§ Source texts of formatted documents
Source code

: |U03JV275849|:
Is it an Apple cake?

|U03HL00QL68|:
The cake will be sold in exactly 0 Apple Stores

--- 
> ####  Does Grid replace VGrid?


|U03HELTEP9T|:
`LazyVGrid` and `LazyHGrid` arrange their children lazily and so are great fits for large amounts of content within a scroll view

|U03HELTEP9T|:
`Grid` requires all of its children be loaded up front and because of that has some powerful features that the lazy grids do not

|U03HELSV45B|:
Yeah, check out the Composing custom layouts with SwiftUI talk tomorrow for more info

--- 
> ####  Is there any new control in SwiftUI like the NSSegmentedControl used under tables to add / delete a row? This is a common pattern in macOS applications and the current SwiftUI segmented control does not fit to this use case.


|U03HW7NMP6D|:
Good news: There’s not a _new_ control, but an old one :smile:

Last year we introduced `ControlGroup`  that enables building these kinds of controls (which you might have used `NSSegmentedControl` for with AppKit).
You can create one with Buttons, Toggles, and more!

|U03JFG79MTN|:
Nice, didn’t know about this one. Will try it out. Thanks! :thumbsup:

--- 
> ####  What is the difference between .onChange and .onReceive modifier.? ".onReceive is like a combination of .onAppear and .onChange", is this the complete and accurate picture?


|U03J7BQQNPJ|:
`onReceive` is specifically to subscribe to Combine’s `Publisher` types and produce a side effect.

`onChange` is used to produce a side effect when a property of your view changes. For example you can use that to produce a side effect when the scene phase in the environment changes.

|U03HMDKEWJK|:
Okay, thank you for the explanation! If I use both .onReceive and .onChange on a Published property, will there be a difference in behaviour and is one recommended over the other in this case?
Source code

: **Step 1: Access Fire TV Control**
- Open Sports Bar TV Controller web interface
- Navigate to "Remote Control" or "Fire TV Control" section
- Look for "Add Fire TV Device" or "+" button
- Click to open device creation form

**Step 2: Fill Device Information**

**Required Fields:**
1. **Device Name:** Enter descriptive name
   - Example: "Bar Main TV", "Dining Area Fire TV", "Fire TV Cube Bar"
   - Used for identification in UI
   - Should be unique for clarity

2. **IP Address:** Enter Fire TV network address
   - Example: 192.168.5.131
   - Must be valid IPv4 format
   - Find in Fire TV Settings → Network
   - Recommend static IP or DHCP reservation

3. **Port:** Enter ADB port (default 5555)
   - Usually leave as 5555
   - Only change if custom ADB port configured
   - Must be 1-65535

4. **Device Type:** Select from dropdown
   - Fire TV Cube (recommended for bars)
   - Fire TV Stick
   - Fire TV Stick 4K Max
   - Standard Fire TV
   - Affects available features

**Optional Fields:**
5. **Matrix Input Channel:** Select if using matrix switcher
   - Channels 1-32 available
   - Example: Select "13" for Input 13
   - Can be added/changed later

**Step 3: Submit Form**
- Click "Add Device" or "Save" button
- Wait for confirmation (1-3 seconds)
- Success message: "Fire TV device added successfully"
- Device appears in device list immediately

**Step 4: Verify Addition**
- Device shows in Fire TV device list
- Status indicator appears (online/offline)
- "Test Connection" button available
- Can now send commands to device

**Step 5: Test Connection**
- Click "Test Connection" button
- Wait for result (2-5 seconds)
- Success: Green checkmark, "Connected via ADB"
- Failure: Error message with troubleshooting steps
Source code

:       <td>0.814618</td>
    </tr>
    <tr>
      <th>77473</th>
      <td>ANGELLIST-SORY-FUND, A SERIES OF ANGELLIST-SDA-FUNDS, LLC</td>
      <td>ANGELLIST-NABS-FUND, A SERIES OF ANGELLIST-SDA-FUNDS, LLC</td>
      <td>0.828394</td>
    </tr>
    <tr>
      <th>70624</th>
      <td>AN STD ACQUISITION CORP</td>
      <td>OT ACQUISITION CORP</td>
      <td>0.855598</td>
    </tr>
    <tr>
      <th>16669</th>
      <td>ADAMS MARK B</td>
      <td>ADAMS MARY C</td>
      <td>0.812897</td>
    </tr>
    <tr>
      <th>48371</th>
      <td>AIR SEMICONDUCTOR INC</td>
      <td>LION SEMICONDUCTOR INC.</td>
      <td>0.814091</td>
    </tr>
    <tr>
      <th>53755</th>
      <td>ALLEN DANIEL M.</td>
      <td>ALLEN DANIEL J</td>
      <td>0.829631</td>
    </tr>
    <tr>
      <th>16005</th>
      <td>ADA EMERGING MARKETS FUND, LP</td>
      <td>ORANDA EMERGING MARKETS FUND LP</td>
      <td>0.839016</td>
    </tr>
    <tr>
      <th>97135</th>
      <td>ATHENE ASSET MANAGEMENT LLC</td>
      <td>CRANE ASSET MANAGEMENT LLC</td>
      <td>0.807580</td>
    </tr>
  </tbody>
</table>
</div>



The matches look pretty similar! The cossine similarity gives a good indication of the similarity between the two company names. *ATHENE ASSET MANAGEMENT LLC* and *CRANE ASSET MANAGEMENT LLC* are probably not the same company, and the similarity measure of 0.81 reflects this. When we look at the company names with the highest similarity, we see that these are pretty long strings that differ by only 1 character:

§ Assignment
Starting from the records above, filter out all lines except those containing the word "case".

§ Answer for this exercise
> ####  Is there any new control in SwiftUI like the NSSegmentedControl used under tables to add / delete a row? This is a common pattern in macOS applications and the current SwiftUI segmented control does not fit to this use case.
Okay, thank you for the explanation! If I use both .onReceive and .onChange on a Published property, will there be a difference in behaviour and is one recommended over the other in this case?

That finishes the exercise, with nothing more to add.